И послушно пошел за рабами в купальню. Там его снова омыли теплой водой, натерли соком травы дали, дающей скорый и сладостный сон, расплели и расчесали волосы и надели легкую белую рубаху до пят, окуренную ладаном, чтобы все дурное и беспокоящее боялось приблизиться к спящему. И проводили Акамие в сад, где в беседке было приготовлено для него в меру мягкое ложе и расставлены блюда с лакомствами, и кувшины с напитками, чтобы Акамие, если пожелает, мог подкрепиться или освежиться перед сном.
Но трава дали обладает мягкой и необоримой силой, и, едва опустившись на ложе, Акамие обессиленно закрыл глаза, чтобы быть разбуженным, когда отяжелевший красный шар коснется иззубренного края гор на западе.
Прозвенев копытами по мощеным улицам Аз-Захры, кони вынесли царевичей на простор. Казалось, посеребренная зноем трава сама неслась под копыта Махойеда, но Веселый, как язык золотого пламени, настигал каракового скакуна, и настиг, и, сильно дернув старшего брата за косу, Эртхиа с торжествующим криком обогнал его и обернулся назад, улыбаясь. Игра была закончена.

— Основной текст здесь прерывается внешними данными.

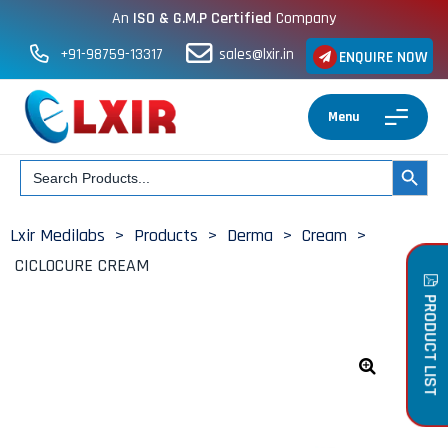
An
ISO & G.M.P Certified
Company
+91-98759-13317
sales@lxir.in
ENQUIRE NOW
Menu
Search
SEARCH BUT
for:
Lxir Medilabs
>
Products
>
Derma
>
Cream
>
CICLOCURE CREAM
PRODUCT LIST
🔍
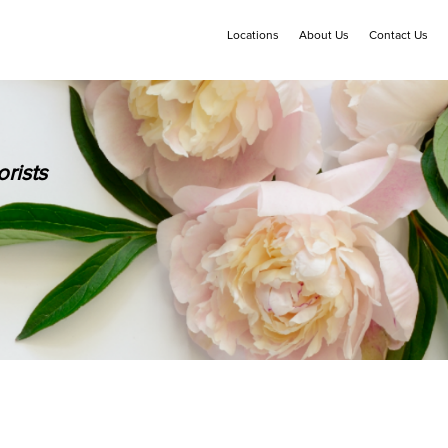
Locations
About Us
Contact Us
rists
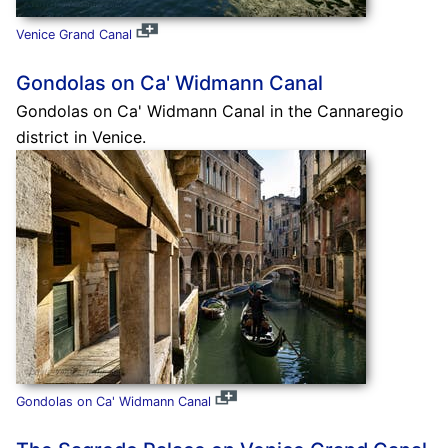
Venice Grand Canal
Gondolas on Ca' Widmann Canal
Gondolas on Ca' Widmann Canal in the Cannaregio
district in Venice.
Gondolas on Ca' Widmann Canal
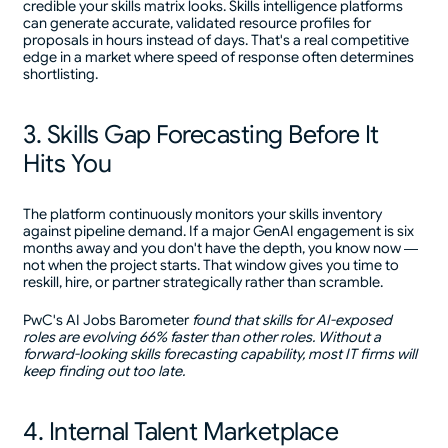
credible your skills matrix looks. Skills intelligence platforms
can generate accurate, validated resource profiles for
proposals in hours instead of days. That's a real competitive
edge in a market where speed of response often determines
shortlisting.
3. Skills Gap Forecasting Before It
Hits You
The platform continuously monitors your skills inventory
against pipeline demand. If a major GenAI engagement is six
months away and you don't have the depth, you know now —
not when the project starts. That window gives you time to
reskill, hire, or partner strategically rather than scramble.
PwC's AI Jobs Barometer
found that skills for AI-exposed
roles are evolving 66% faster than other roles. Without a
forward-looking skills forecasting capability, most IT firms will
keep finding out too late.
4. Internal Talent Marketplace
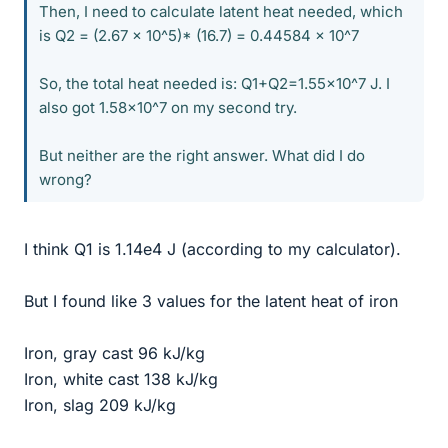
Then, I need to calculate latent heat needed, which
is Q2 = (2.67 x 10^5)* (16.7) = 0.44584 x 10^7
So, the total heat needed is: Q1+Q2=1.55x10^7 J. I
also got 1.58x10^7 on my second try.
But neither are the right answer. What did I do
wrong?
I think Q1 is 1.14e4 J (according to my calculator).
But I found like 3 values for the latent heat of iron
Iron, gray cast 96 kJ/kg
Iron, white cast 138 kJ/kg
Iron, slag 209 kJ/kg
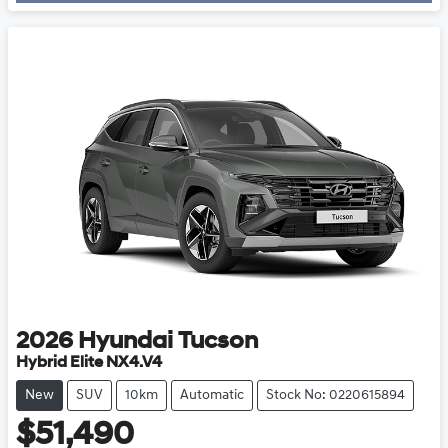
2026
Hyundai
Tucson
Hybrid Elite NX4.V4
New
SUV
10km
Automatic
Stock No: 0220615894
$51,490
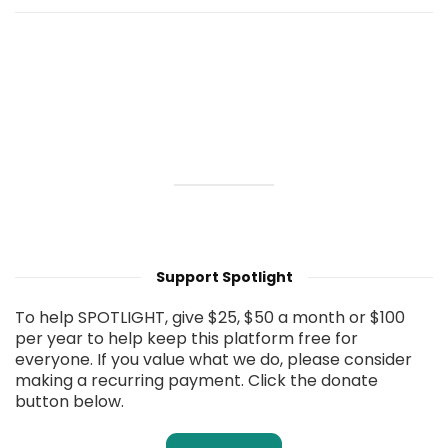
Support Spotlight
To help SPOTLIGHT, give $25, $50 a month or $100
per year to help keep this platform free for
everyone. If you value what we do, please consider
making a recurring payment. Click the donate
button below.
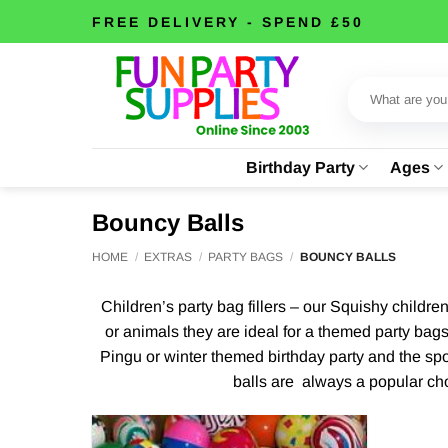
Skip
FREE DELIVERY - SPEND £50
to
content
Search
for:
Birthday Party
Ages
Bouncy Balls
HOME
/
EXTRAS
/
PARTY BAGS
/
BOUNCY BALLS
Children’s party bag fillers – our Squishy childre
or animals they are ideal for a themed party bags
Pingu or winter themed birthday party and the spo
balls are always a popular choi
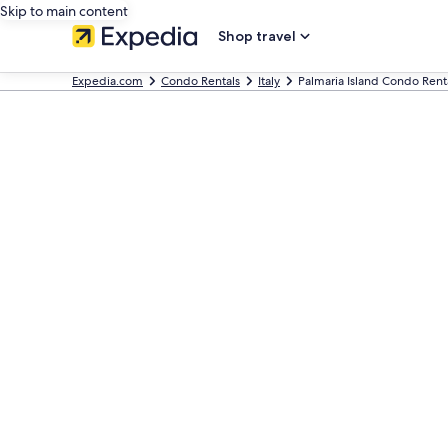
Skip to main content
Shop travel
Expedia.com
Condo Rentals
Italy
Palmaria Island Condo Rent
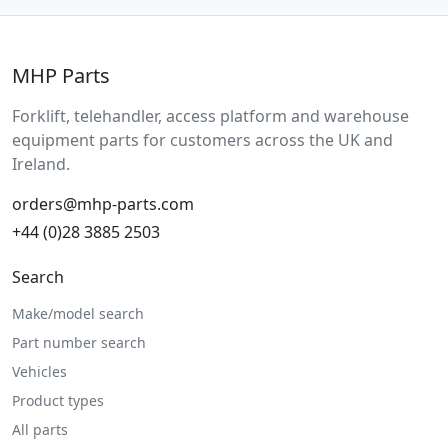
MHP Parts
Forklift, telehandler, access platform and warehouse
equipment parts for customers across the UK and
Ireland.
orders@mhp-parts.com
+44 (0)28 3885 2503
Search
Make/model search
Part number search
Vehicles
Product types
All parts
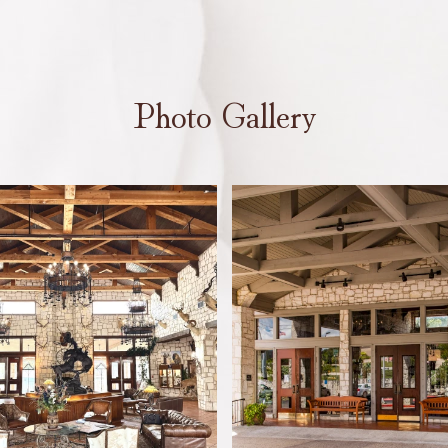
Photo Gallery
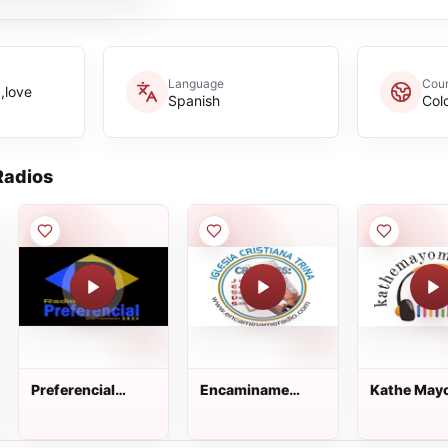
Language
Coun
c,love
Spanish
Col
adios
Preferencial
Encaminame
Kathe May
Estéreo
Radio
Music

Но — странно! — не был Лакхаараа удручен поражением и даже отвечал рассеянно на привычную похвальбу самого младшего из своих братьев. И когда Эртхиа затеял спеть старинную «Похвалу созданным из ветра и огня», Лакхаараа отвечал, где положено:
— Кто из них самый резвый и стойкий в битве?
Если лучших из них пустить вскачь — какой придет первым?

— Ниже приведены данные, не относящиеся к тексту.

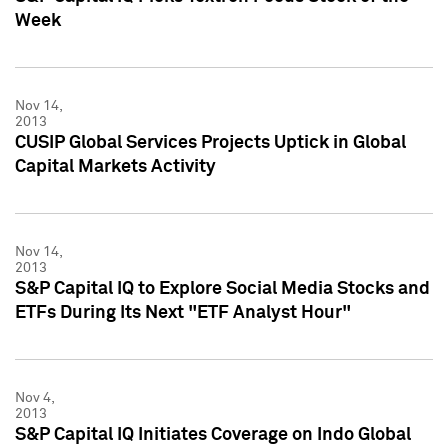
Week
Nov 14,
2013
CUSIP Global Services Projects Uptick in Global
Capital Markets Activity
Nov 14,
2013
S&P Capital IQ to Explore Social Media Stocks and
ETFs During Its Next "ETF Analyst Hour"
Nov 4,
2013
S&P Capital IQ Initiates Coverage on Indo Global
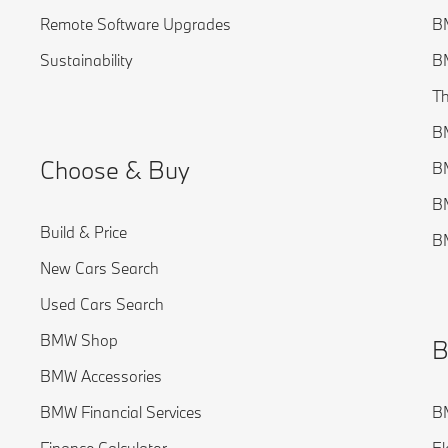
Remote Software Upgrades
BM
Sustainability
BM
Th
B
Choose & Buy
B
B
Build & Price
BM
New Cars Search
Used Cars Search
BMW Shop
B
BMW Accessories
BMW Financial Services
BM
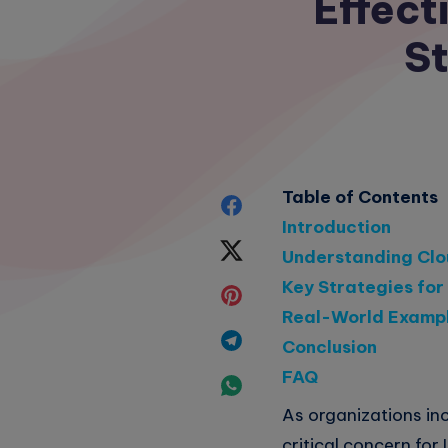
Effec
St
Table of Contents
Share
Introduction
on
Share
Understanding Cl
Facebook
Key Strategies fo
on
Share
Real-World Examp
Twitter
on
Share
Conclusion
Pinterest
FAQ
on
Share
As organizations in
Telegram
on
critical concern for 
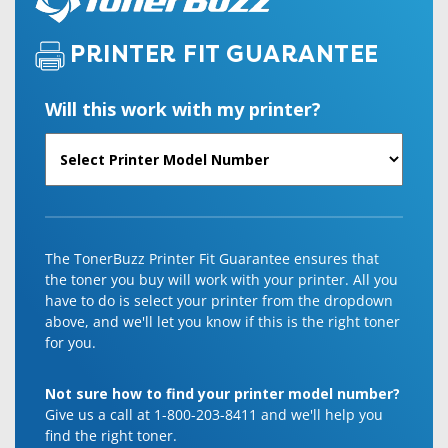
PRINTER FIT GUARANTEE
Will this work with my printer?
The TonerBuzz Printer Fit Guarantee ensures that
the toner you buy will work with your printer. All you
have to do is select your printer from the dropdown
above, and we'll let you know if this is the right toner
for you.
Not sure how to find your printer model number?
Give us a call at 1-800-203-8411 and we'll help you
find the right toner.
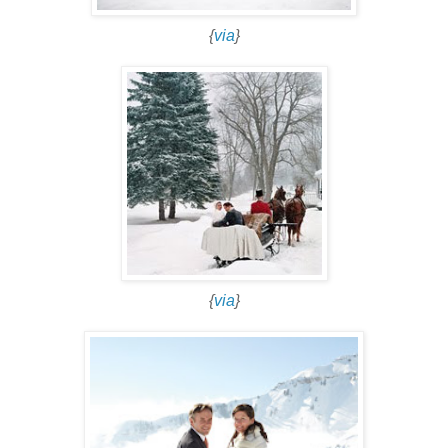
{
via
}
{
via
}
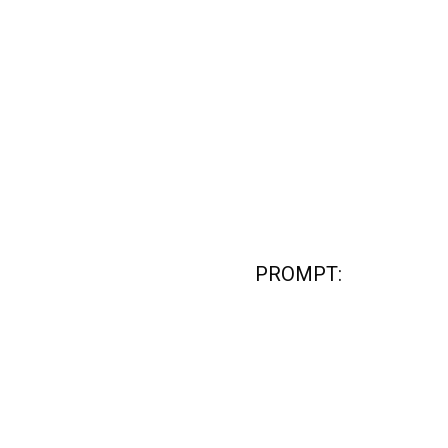
PROMPT:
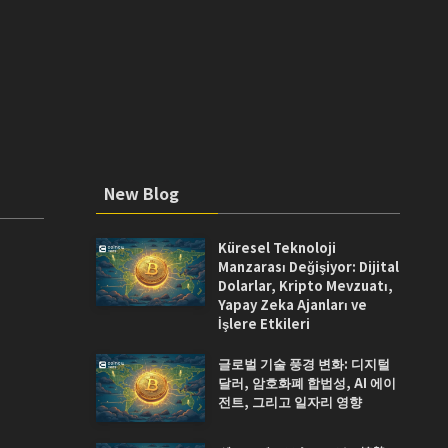
New Blog
Küresel Teknoloji
Manzarası Değişiyor: Dijital
Dolarlar, Kripto Mevzuatı,
Yapay Zeka Ajanları ve
İşlere Etkileri
글로벌 기술 풍경 변화: 디지털
달러, 암호화폐 합법성, AI 에이
전트, 그리고 일자리 영향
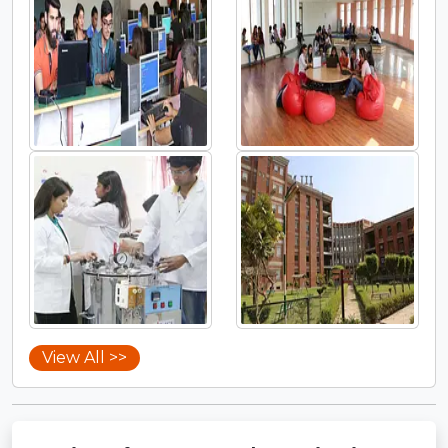
View All >>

Кто радует глаз, как костер в ночи, как солнце в небе, кто, как блик на воде, слепит красотой и радует?
— Золотистый, сын мой, конь золотистый, созданный из ветра и огня…
— Ах, — упоенно вскричал Эртхиа, — скажи, Лакхаараа, какой конь лучший из всех коней?
И Лакхаараа, в соответствии с «Каноном всадника», миролюбиво ответил:
— Вороной с белыми браслетами на ногах.
— Но после, после него? — жадно настаивал Эртхиа.
— Золотистый, с такими же браслетами.
Тут Эртхиа поднял Веселого на дыбы, чтобы всему свету были лучше видны широкие белые браслеты над крепкими маленькими копытами.
— Веселый пьет из ручья, не сгибая колен, и слюна его обильна, как у собаки, и освежает рот, спина его пряма и крепка, а бедра полны, и дышит он глубоко. И все, что сказано о лучших конях в «Каноне», все о нем, и он превосходит все похвалы.
Слезая с коня, Лакхаараа досадливо поморщился. Младший царевич уродился речистым, как поэт, но в радости меры не знал и бывал болтлив, как женщина. Впрочем, Лакхаараа любил его за чистое сердце, не умевшее скрывать своих движений: еще не наученное.
— Помолчи, малыш, — мягко сказал Лакхаараа, берясь за повод.
В ожидании, пока слуги с борзыми их догонят, — а ехали они не торопясь, везли благородных псов в седлах, — царевичи прошлись, давая коням отдохнуть.
Суслики, столбиками торчавшие тут и там, проваливались под землю при их приближении, зато из-под ног вспархивали растрепанными комочками жаворонки и повисали, звеня, в вышине.